First Lessons

I’ll try to briefly present the most helpful tips and lessons I picked during the ten months before this whole story started:

  • 1 – If you feel a pain, wait a day or two, a week at the most, but then go to the doctor (those ten months would probably have made a big difference for me).
  • 2 – Tumours of the pancreas present symptoms which differ a great deal from one person to another. They are often diagnosed quite late, for the very reason that the symptoms are so vague. Rapid weight loss is frequent, though in my case it didn’t occur. I lost weight because I adopted a new, healthier lifestyle, but for many people weight loss can be an important warning signal. Back pain that comes and goes, alternating with a stomach ache, is another sign, and the same can be true for high blood sugar, though not always. In my case, this last factor proved to be very important.
  • 3 – If you have a family doctor who is not a good listener, who does not know you well, who doesn’t take the time to reflect on what you tell him or her, then find a new one. A good family doctor can make all the difference, such as that between you, the patient, having to beg your doctor to prescribe a CT scan and having, instead, a doctor who urges you to get the scan, because he or she has a suspicion, and so they see to it that the exam is scheduled on an urgent basis.
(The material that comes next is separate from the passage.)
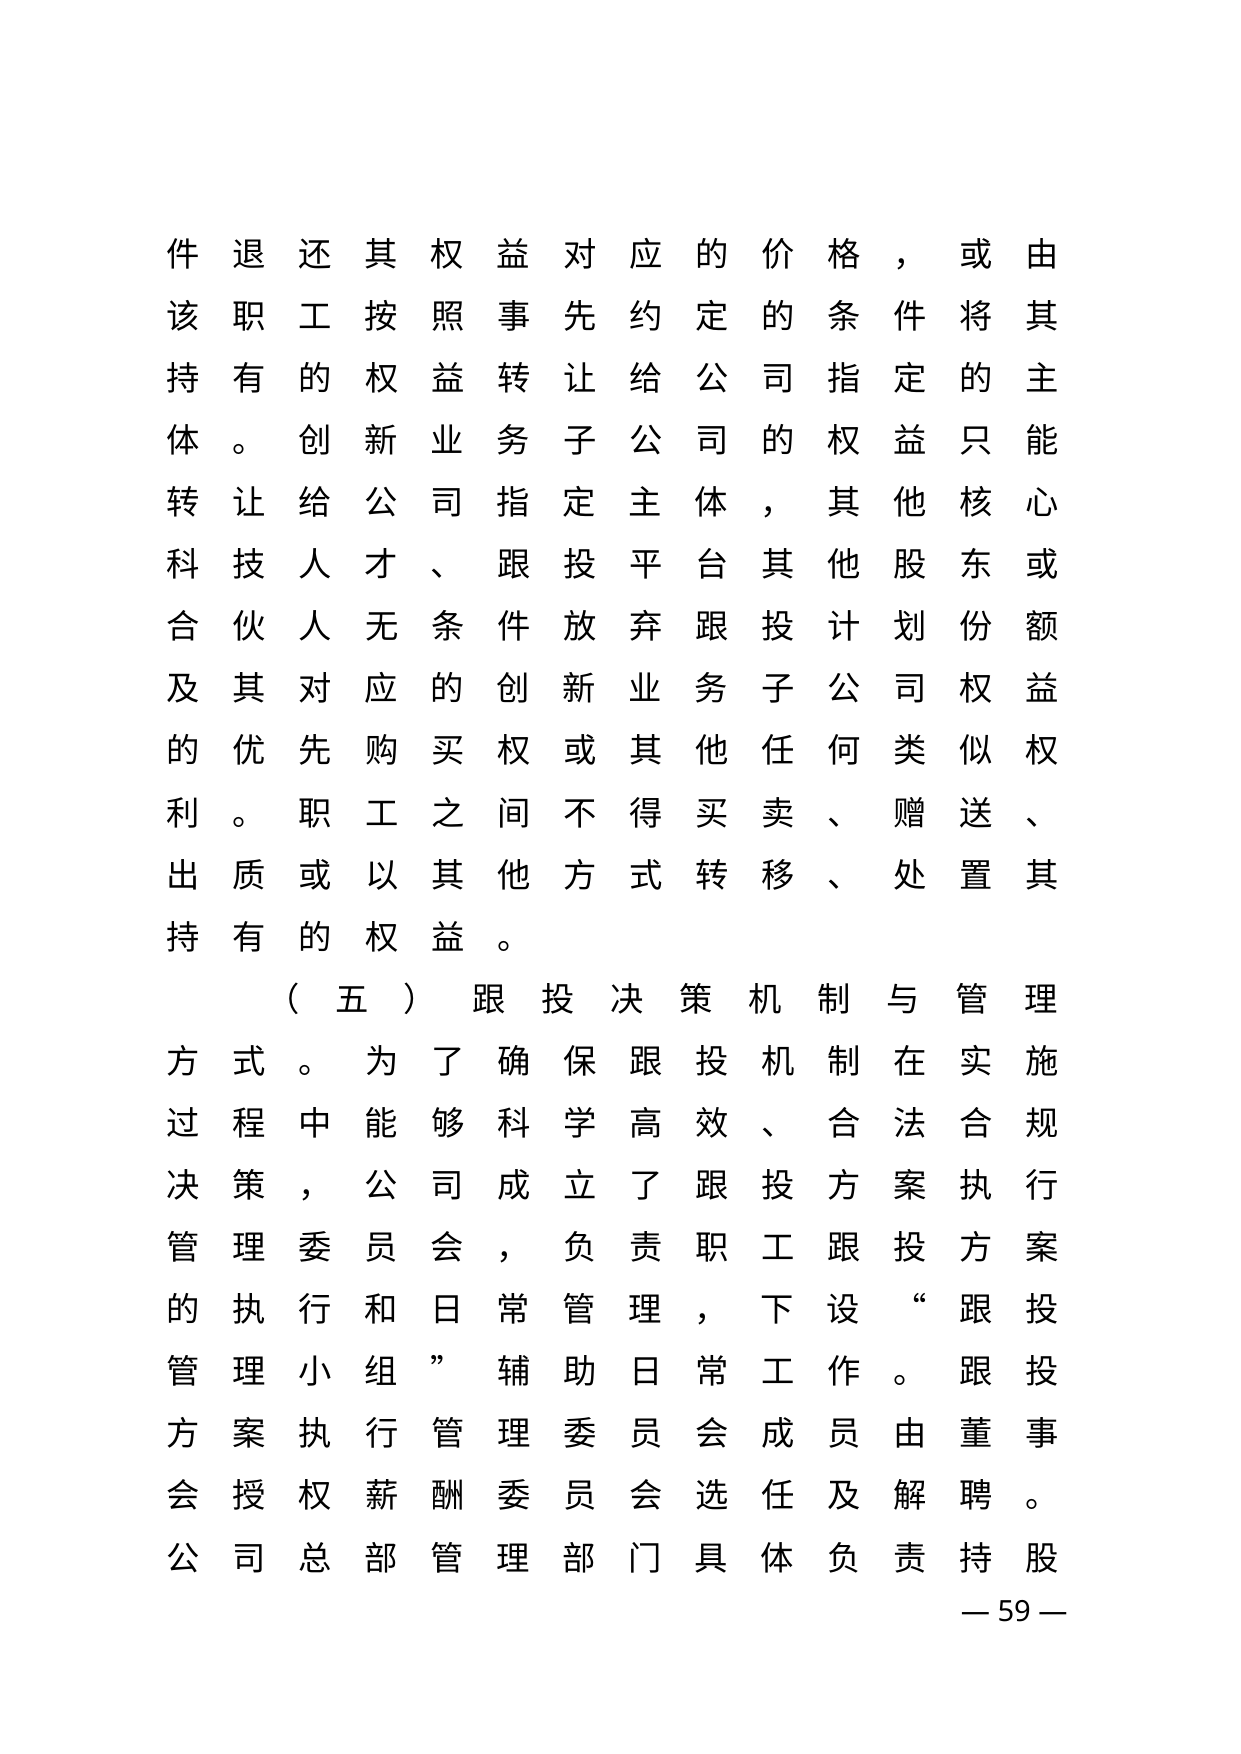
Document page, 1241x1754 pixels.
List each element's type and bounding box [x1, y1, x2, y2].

text [167, 966, 1091, 1586]
text [167, 221, 1091, 966]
  • 4 – If you live in Rome and you have an urgent need, your family physician can set up an ultra-sound exam or a CT scan in the space of 48 hours. There are long waiting lists for such exams, it’s true, but if you really need one urgently, they always manage to fit you in. I have no experience with how things work in other parts of Italy, but I imagine the rules are more or less the same.
  • 5 – To return to the question of the family doctor, he or she is the key to everything. The family doctor makes the first diagnosis or has the first suspicions of what might be ailing you. He or she recommends how you should proceed, whom you should contact. The family doctor knows what facilities and structures are available in your neighbourhood, as well as who are the best specialists. He or she knows where to go to get a good CT scan. They also know the ins and outs of the laws and bureaucratic red-tape tied to healthcare.
  • 6 – In the medical world, you can find physicians who will dismiss you with phrases like, “You’d better get yourself a surgeon”. The hard part is learning how to react to similar behaviour. It took me months to get myself to the point where I was always respected, right up to the next to the last time, just a couple of months ago, when I had to raise my voice because I couldn’t manage to schedule the appointments for my next chemo sessions, and in response the oncologist on duty looked at me disapprovingly before saying, “Ma’am, why can’t you act like the rest of the patients?”.
  • 7 – In my family, we test positive for the Brca2 germline mutation, the one that Angelina Jolie has, to put it in popular terms. My sister figured out as much by observing the cases of breast and prostate tumours suffered by a maternal aunt, my mother, a female cousin, an uncle. I didn’t want to hear about it, but since then I’ve learned not to stick my head in the sand. It’s better to know how things stand than to pretend that they don’t exist, in the hope that they’ll just go away. I’ll come back to that very important point, but for now the main lesson is: prevention.